FastAPI Prediction Service¶

Overview¶

The FastAPI service is the model serving layer that loads trained ensemble models from MLflow and serves predictions via REST API. It acts as the bridge between the MLflow Model Registry and client applications (Streamlit UI, batch scripts, external systems).

Location: deployment/api/

Port: 8000

Framework: FastAPI + Uvicorn ASGI server

Why FastAPI?¶

FastAPI is the de facto standard for ML model serving in Python because it provides:

Automatic API documentation: Interactive docs at /docs (Swagger UI)
Type validation: Pydantic models ensure request/response correctness
Async support: Handle concurrent requests efficiently
Production-ready: Works with ASGI servers (Uvicorn, Hypercorn)
Developer experience: Fast development with automatic OpenAPI schema

Service Architecture¶

flowchart TB
    subgraph Startup["Application Startup"]
        direction LR
        S1[Initialize FastAPI app]
        S2[Load Production model from MLflow]
        S3[Cache model in memory]
        S1 --> S2 --> S3
    end

    subgraph Request["Prediction Request Flow"]
        direction TB
        R1[Receive POST /predict]
        R2[Validate with Pydantic]
        R3[Convert to DataFrame]
        R4[Call ModelManager.predict]

        R1 --> R2 --> R3 --> R4
    end

    subgraph Pipeline["Prediction Pipeline"]
        direction TB
        P1[Validate input data]
        P2[Merge store metadata]
        P3[Clean data]
        P4[Engineer 46 features]
        P5[Run ensemble model]
        P6[Return predictions]

        P1 --> P2 --> P3 --> P4 --> P5 --> P6
    end

    Startup --> Request
    Request --> Pipeline

Core Components¶

The FastAPI service is built from three essential components that work together to provide a robust prediction API. Understanding each component's role will help you customize and extend the service for your needs. These components follow a clean separation of concerns: application setup, model orchestration, and data validation.
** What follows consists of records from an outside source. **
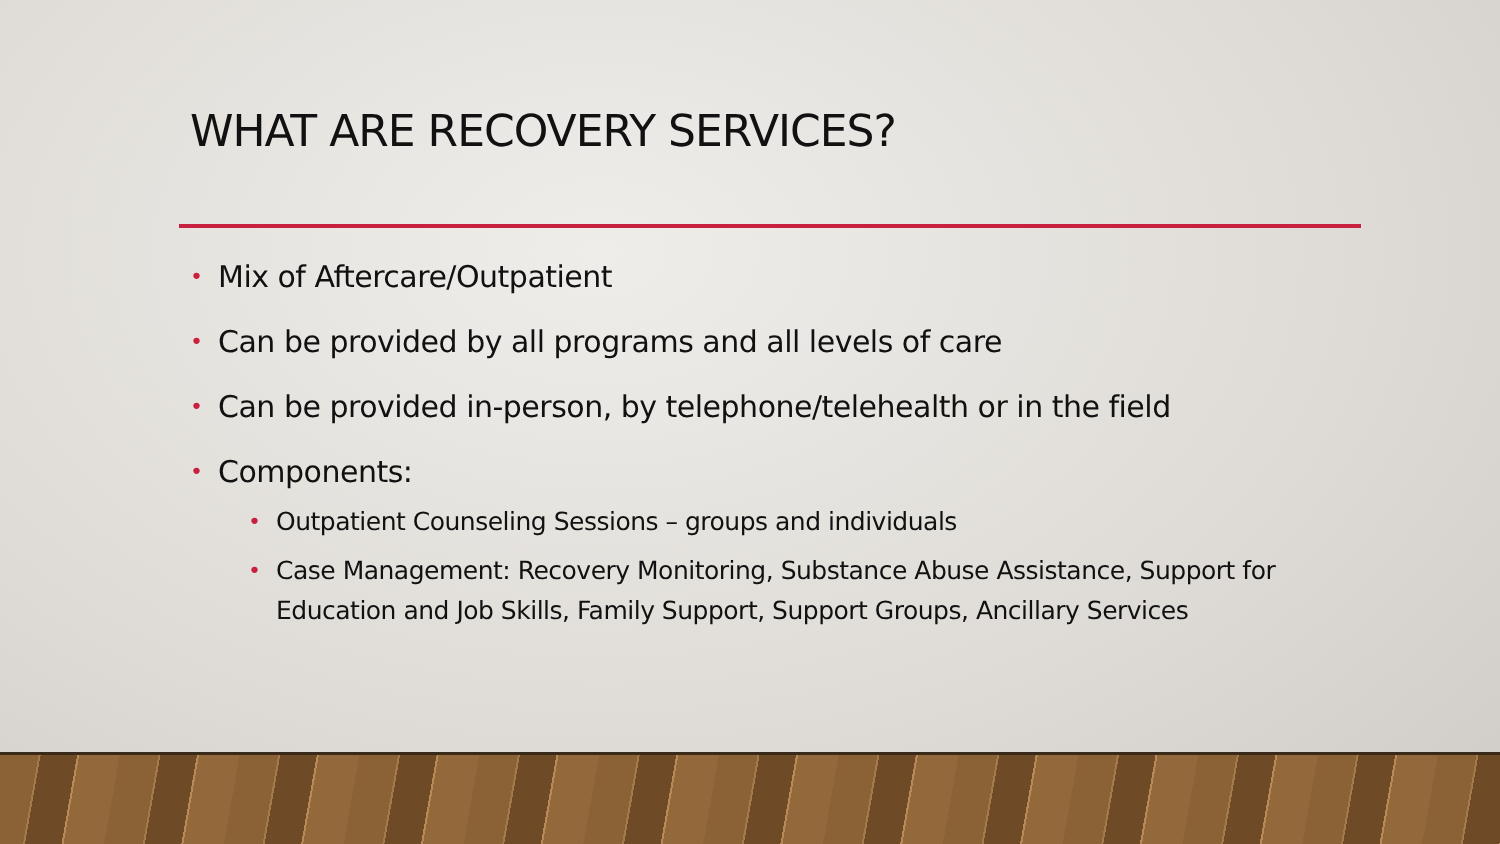WHAT ARE RECOVERY SERVICES?
• Mix of Aftercare/Outpatient
• Can be provided by all programs and all levels of care
• Can be provided in-person, by telephone/telehealth or in the field
• Components:
• Outpatient Counseling Sessions – groups and individuals
• Case Management: Recovery Monitoring, Substance Abuse Assistance, Support for Education and Job Skills, Family Support, Support Groups, Ancillary Services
1. Application Entry Point (`main.py`)¶

Purpose: FastAPI application definition and startup logic

Key code:

@app.on_event("startup")
async def startup_event():
    """Load model on startup."""
    global model_manager
    model_manager = ModelManager()
    model_manager.load_model(stage="Production")

Why load on startup?

Performance: Model is loaded once, not on every request
Fast predictions: Subsequent requests use cached model
Fail-fast: If model loading fails, app won't start (prevents serving with no model)

Endpoints defined:

GET / - Root endpoint with service info
GET /health - Health check for load balancers
GET /model/info - Model registry information
POST /model/load - Load a specific model version/stage
POST /predict - Generate predictions (main endpoint)

2. Model Manager (`model_manager.py`)¶

Purpose: Abstraction layer for model loading and prediction

Key responsibilities:

Load models from MLflow by stage (Production, Staging) or version number
Cache loaded model to avoid repeated MLflow calls
Orchestrate complete prediction pipeline
Handle errors gracefully

Model loading:

def load_model(self, stage: str = "Production") -> None:
    """Load model from MLflow Model Registry."""
    model_uri = f"models:/rossmann-ensemble/{stage}"
    self.model = mlflow.pyfunc.load_model(model_uri)
    self.model_version = get_model_version("rossmann-ensemble", stage)

Prediction pipeline:

def predict(self, input_data: pd.DataFrame) -> np.ndarray:
    """Complete prediction pipeline."""
    # 1. Validate input
    validate_input_data(input_data)

    # 2. Prepare features (merge metadata, clean, engineer)
    features = prepare_prediction_data(input_data)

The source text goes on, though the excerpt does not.